アンカラ事務所では、トルコに逃れた人々に対する現金支給を行っています。国連WFPの重要な役割の一つがモニタリングです。そのため、現地視察は欠かせません。アンカラ事務所は、43の県を管轄しており、広範囲にわたって約45万人の難民・避難民が暮らしています。そのため、各地域を視察することで事業の進捗を分析することは大切な業務であり、可能な限り現地に足を運ぶようにしています。
―現地視察を通して、印象に残っている出来事はありますか?
トルコのある地域を視察した際、その地域では、国連WFPの支援事業が開始する以前から、地域のコミュニティーが避難してきた人々を自主的に支援していたのです。ある家族の家を訪問し、国連WFPの支援が始まるまで、どのように家賃を工面していたのかを尋ねると、地元の人が使っていない家に無料で泊めてくれていたのだそうです。絶望的な状況ではあったものの、家具なども近隣の人が譲ってくれるなど、温かい支援を受けていたと話してくれました。実際、このような話は珍しくなく、いろいろなところで耳にしました。もちろん国連WFPの支援やトルコ政府の努力も重要ですが、一般のトルコ人の支援も大きな助けとなっているのです。
―トルコについて伝えたいメッセージはありますか?
現在トルコは、300万人の難民・避難民を受け入れています。その事がどれほど重要であるか、そして、トルコの人々の日常生活にどのような影響を与えているのかを知ってください。国連WFPは、トルコ政府、トルコ赤新月社(TRC)、そしてトルコの人々と協力して難民・避難民に対する支援を行っています。

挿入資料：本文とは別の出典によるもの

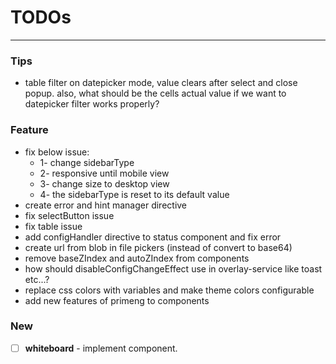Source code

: # TODOs

---

### Tips

- table filter on datepicker mode, value clears after select and close popup. also, what should be the cells actual
  value if we want to datepicker filter works properly?

### Feature

- fix below issue:
  - 1- change sidebarType
  - 2- responsive until mobile view
  - 3- change size to desktop view
  - 4- the sidebarType is reset to its default value
- create error and hint manager directive
- fix selectButton issue
- fix table issue
- add configHandler directive to status component and fix error
- create url from blob in file pickers (instead of convert to base64)
- remove baseZIndex and autoZIndex from components
- how should disableConfigChangeEffect use in overlay-service like toast etc...?
- replace css colors with variables and make theme colors configurable
- add new features of primeng to components

### New

- [ ] **whiteboard** - implement component.
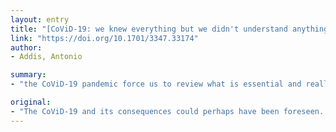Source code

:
 ```yaml
---
layout: entry
title: "[CoViD-19: we knew everything but we didn't understand anything.]"
link: "https://doi.org/10.1701/3347.33174"
author:
- Addis, Antonio

summary:
- "the CoViD-19 pandemic force us to review what is essential and really necessary in term of priorities and regulatory process for clinical pharmacological research. The national regulatory body (AIFA) has set up a process in a short time to transparently govern approval of new trials and to regulate the use of medicines that are not indicated. the communication of risk associated with experimental therapies was also very important."

original:
- "The CoViD-19 and its consequences could perhaps have been foreseen. Above all, this pandemic force us to review what is essential and really necessary in term of priorities and regulatory process for clinical pharmacological research. It is evident, among other things, the difficulty to deal with therapeutic uncertainties.Not proven specific therapies are available for the SARS-CoV-2 (severe acute respiratory syndrome coronavirus 2, the cause of CoViD-19), other than supportive care. However, several clinical centres decided to use off label drugs as a standard of care in the absence of efficacy and safety data. The national regulatory body (AIFA) has set up a process in a short time to transparently govern the approval of new trials and to regulate the use of medicines that are not indicated. In this context, the communication of risk associated with experimental therapies was also very important. The lessons we will learn from this emergency may result crucial in redesigning a better way of conducting clinical trials and information on drugs."
---
```


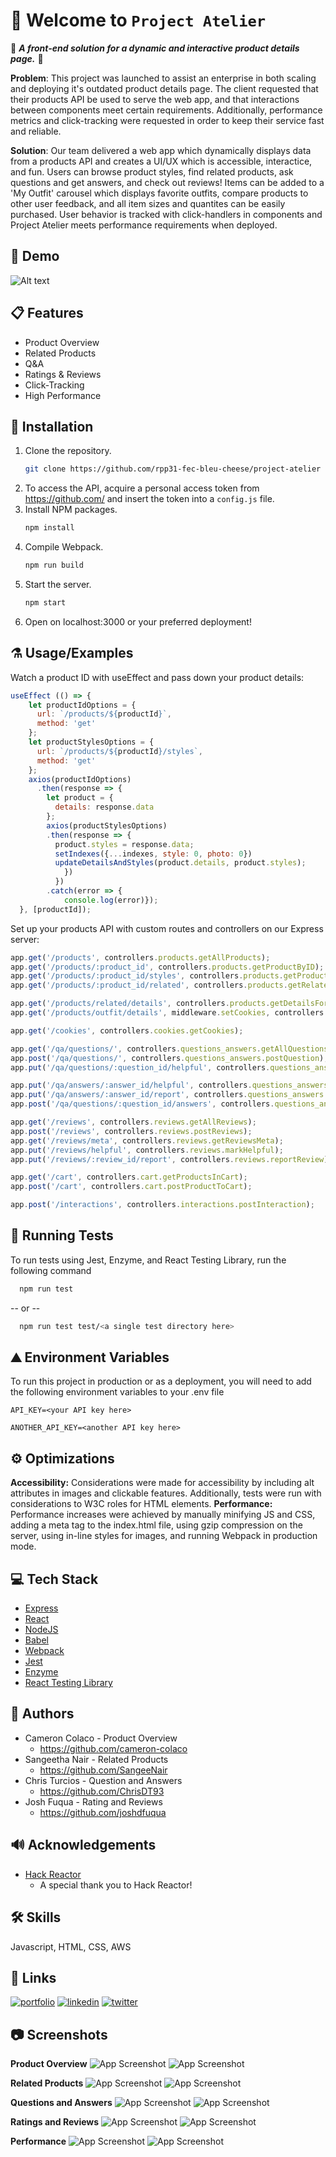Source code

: 
# 👋 Welcome to `Project Atelier`

🎉 ***A front-end solution for a dynamic and interactive product details page.*** 🎉

**Problem**:
This project was launched to assist an enterprise in both scaling and deploying it's outdated product details page. The client requested that their products API be used to serve the web app, and that interactions between components meet certain requirements. Additionally, performance metrics and click-tracking were requested in order to keep their service fast and reliable.

**Solution**:
Our team delivered a web app which dynamically displays data from a products API and creates a UI/UX which is accessible, interactice, and fun. Users can browse product styles, find related products, ask questions and get answers, and check out reviews! Items can be added to a 'My Outfit' carousel which displays favorite outfits, compare products to other user feedback, and all item sizes and quantites can be easily purchased. User behavior is tracked with click-handlers in components and Project Atelier meets performance requirements when deployed.

## 🎥 Demo
![Alt text](./demos/FEC_Demo.gif)

## 📋 Features

- Product Overview
- Related Products
- Q&A
- Ratings & Reviews
- Click-Tracking
- High Performance


## 💾 Installation

1. Clone the repository.
   ```sh
   git clone https://github.com/rpp31-fec-bleu-cheese/project-atelier
   ```
2. To access the API, acquire a personal access token from https://github.com/ and insert the token into a ```config.js``` file.
3. Install NPM packages.
   ```sh
   npm install
    ```
3. Compile Webpack.
   ```sh
   npm run build
    ```
4. Start the server.
   ```sh
   npm start
    ```
5. Open on localhost:3000 or your preferred deployment!

## ⚗️ Usage/Examples

Watch a product ID with useEffect and pass down your product details:
```javascript
useEffect (() => {
    let productIdOptions = {
      url: `/products/${productId}`,
      method: 'get'
    };
    let productStylesOptions = {
      url: `/products/${productId}/styles`,
      method: 'get'
    };
    axios(productIdOptions)
      .then(response => {
        let product = {
          details: response.data
        };
        axios(productStylesOptions)
        .then(response => {
          product.styles = response.data;
          setIndexes({...indexes, style: 0, photo: 0})
          updateDetailsAndStyles(product.details, product.styles);
            })
          })
        .catch(error => {
            console.log(error)});
  }, [productId]);
```
Set up your products API with custom routes and controllers on our Express server:
```javascript
app.get('/products', controllers.products.getAllProducts);
app.get('/products/:product_id', controllers.products.getProductByID);
app.get('/products/:product_id/styles', controllers.products.getProductStyleByID);
app.get('/products/:product_id/related', controllers.products.getRelatedProductsByID);

app.get('/products/related/details', controllers.products.getDetailsForProducts);
app.get('/products/outfit/details', middleware.setCookies, controllers.products.getDetailsForProducts);

app.get('/cookies', controllers.cookies.getCookies);

app.get('/qa/questions/', controllers.questions_answers.getAllQuestions);
app.post('/qa/questions/', controllers.questions_answers.postQuestion);
app.put('/qa/questions/:question_id/helpful', controllers.questions_answers.updateQuestionHelpfulness);

app.put('/qa/answers/:answer_id/helpful', controllers.questions_answers.updateAnswerHelpfulness);
app.put('/qa/answers/:answer_id/report', controllers.questions_answers.reportAnswer);
app.post('/qa/questions/:question_id/answers', controllers.questions_answers.postAnswer);

app.get('/reviews', controllers.reviews.getAllReviews);
app.post('/reviews', controllers.reviews.postReviews);
app.get('/reviews/meta', controllers.reviews.getReviewsMeta);
app.put('/reviews/helpful', controllers.reviews.markHelpful);
app.put('/reviews/:review_id/report', controllers.reviews.reportReview);

app.get('/cart', controllers.cart.getProductsInCart);
app.post('/cart', controllers.cart.postProductToCart);

app.post('/interactions', controllers.interactions.postInteraction);
```


## 🧪 Running Tests

To run tests using Jest, Enzyme, and React Testing Library, run the following command

```bash
  npm run test
```
-- or --

```bash
  npm run test test/<a single test directory here>
```


## ⛰️ Environment Variables

To run this project in production or as a deployment, you will need to add the following environment variables to your .env file

`API_KEY=<your API key here>`

`ANOTHER_API_KEY=<another API key here>`


## ⚙️ Optimizations

**Accessibility:** Considerations were made for accessibility by including alt attributes in images and clickable features. Additionally, tests were run with considerations to W3C roles for HTML elements.
**Performance:** Performance increases were achieved by manually minifying JS and CSS, adding a meta tag to the index.html file, using gzip compression on the server, using in-line styles for images, and running Webpack in production mode.


## 💻 Tech Stack

* [Express](https://expressjs.com/)
* [React](https://reactjs.org/)
* [NodeJS](https://nodejs.dev/)
* [Babel](https://babeljs.io/)
* [Webpack](https://webpack.js.org/)
* [Jest](https://jestjs.io/docs/expect)
* [Enzyme](https://enzymejs.github.io/enzyme/)
* [React Testing Library](https://github.com/testing-library/react-testing-library)


## 🤖 Authors

* Cameron Colaco - Product Overview
  * https://github.com/cameron-colaco
* Sangeetha Nair - Related Products
  * https://github.com/SangeeNair
* Chris Turcios - Question and Answers
  * https://github.com/ChrisDT93
* Josh Fuqua - Rating and Reviews
  * https://github.com/joshdfuqua


## 🔊 Acknowledgements

 - [Hack Reactor](https://www.hackreactor.com/)
    * A special thank you to Hack Reactor!

## 🛠 Skills
Javascript, HTML, CSS, AWS


## 🔗 Links
[![portfolio](https://img.shields.io/badge/my_portfolio-000?style=for-the-badge&logo=ko-fi&logoColor=white)](https://github.com/)
[![linkedin](https://img.shields.io/badge/linkedin-0A66C2?style=for-the-badge&logo=linkedin&logoColor=white)](https://www.linkedin.com/)
[![twitter](https://img.shields.io/badge/twitter-1DA1F2?style=for-the-badge&logo=twitter&logoColor=white)](https://twitter.com/)


## 📷 Screenshots
**Product Overview**
![App Screenshot](./demos/Overview.png)
![App Screenshot](./demos/OverviewModal.png)

**Related Products**
![App Screenshot](./demos/Related.png)
![App Screenshot](./demos/RelatedCompare.png)

**Questions and Answers**
![App Screenshot](./demos/Q&A.png)
![App Screenshot](./demos/Q&ASubmit.png)

**Ratings and Reviews**
![App Screenshot](./demos/R&R.png)
![App Screenshot](./demos/R&RWrite.png)

**Performance**
![App Screenshot](./demos/Lighthouse_Performance.png)
![App Screenshot](./demos/GPSI_Perfomance.png)

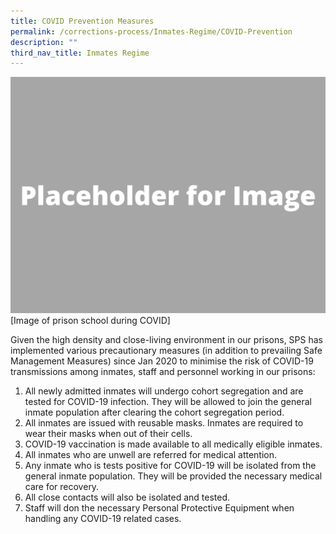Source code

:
 ```yaml
---
title: COVID Prevention Measures
permalink: /corrections-process/Inmates-Regime/COVID-Prevention
description: ""
third_nav_title: Inmates Regime
---
```

![](/images/Placeholder%20for%20Image.png)
[Image of prison school during COVID]

Given the high density and close-living environment in our prisons, SPS has implemented various precautionary measures (in addition to prevailing Safe Management Measures) since Jan 2020 to minimise the risk of COVID-19 transmissions among inmates, staff and personnel working in our prisons:

1. All newly admitted inmates will undergo cohort segregation and are tested for COVID-19 infection. They will be allowed to join the general inmate population after clearing the cohort segregation period.
2.  All inmates are issued with reusable masks. Inmates are required to wear their masks when out of their cells.
3.  COVID-19 vaccination is made available to all medically eligible inmates.
4.  All inmates who are unwell are referred for medical attention.
5.  Any inmate who is tests positive for COVID-19 will be isolated from the general inmate population. They will be provided the necessary medical care for recovery.
6.  All close contacts will also be isolated and tested.
7.  Staff will don the necessary Personal Protective Equipment when handling any COVID-19 related cases.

様々な立場の人々が一生懸命、互いに助け合いながら、支援事業に取り組んでいます。一部の銀行は週末にも支店を開けて事業が進むようにし、現地政府もトルコ赤新月社もなるべく多くの支援ができるよう努力を重ねています。 アンカラ事務所は2016年12月に開設されたばかりで、私を含めて14名が1から立ち上げた新しい事務所です。日々、やりがいと同時に、現場ではどんなことも起こりうる、ということを実感しています。人々の生活が、私たちの働きにかかっていることを肝に銘じつつ、柔軟に、素早い支援を心がけていきます。